**WORK ITEM:**
Extract every line from the items below that contains the string "series". The match is case-sensitive.

**MATERIAL FOR THIS TASK:**
-- Opening Marker --

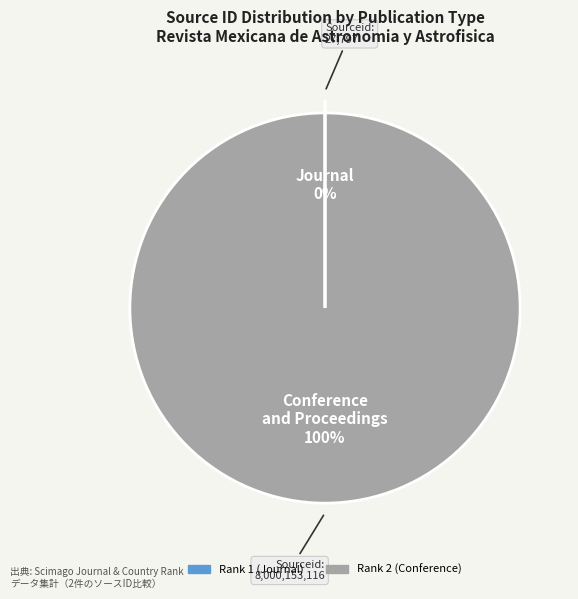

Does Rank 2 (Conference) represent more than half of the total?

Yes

-- Closing Marker --
-- Opening Marker --

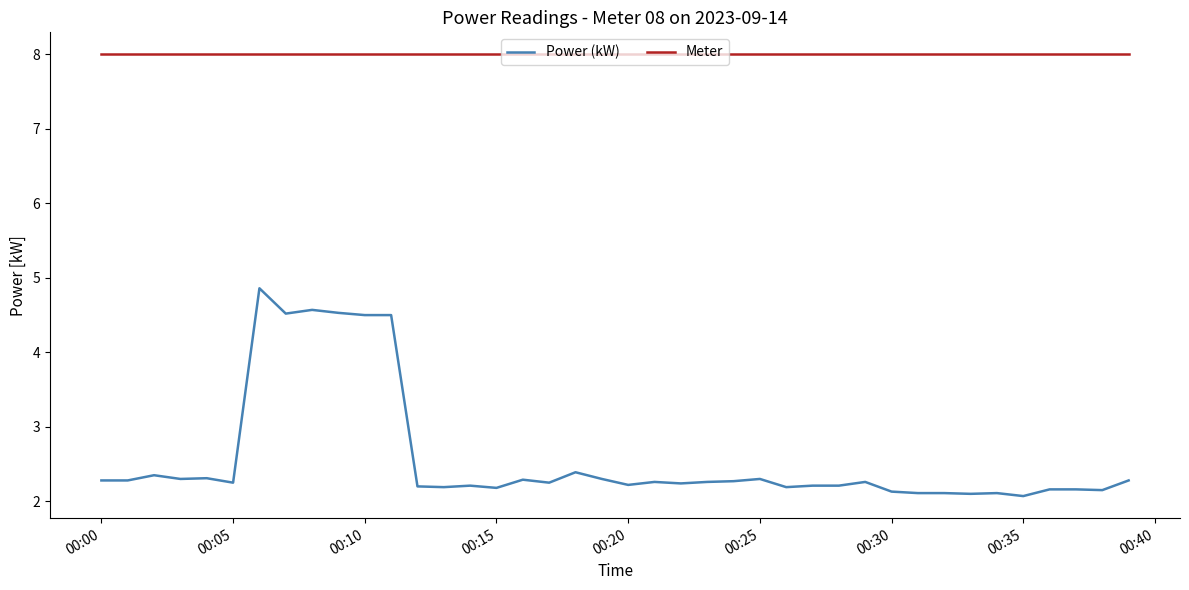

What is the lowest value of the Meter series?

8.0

-- Closing Marker --
-- Opening Marker --

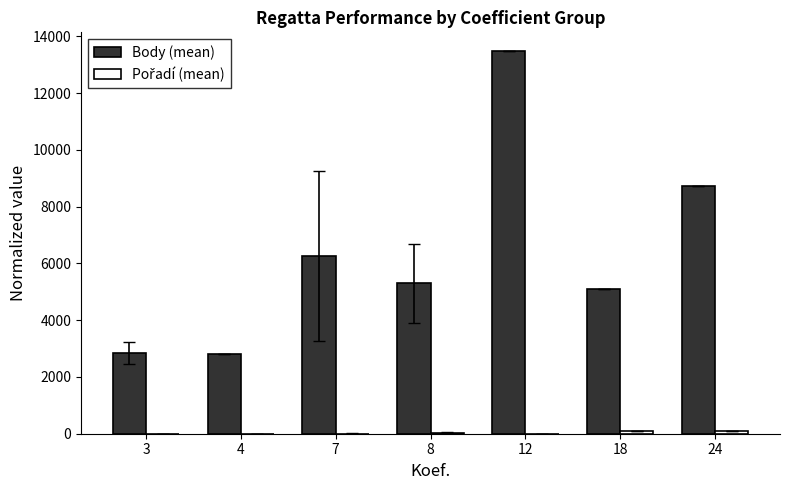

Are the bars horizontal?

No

-- Closing Marker --

**SOLVED EXERCISE:**
What is the lowest value of the Meter series?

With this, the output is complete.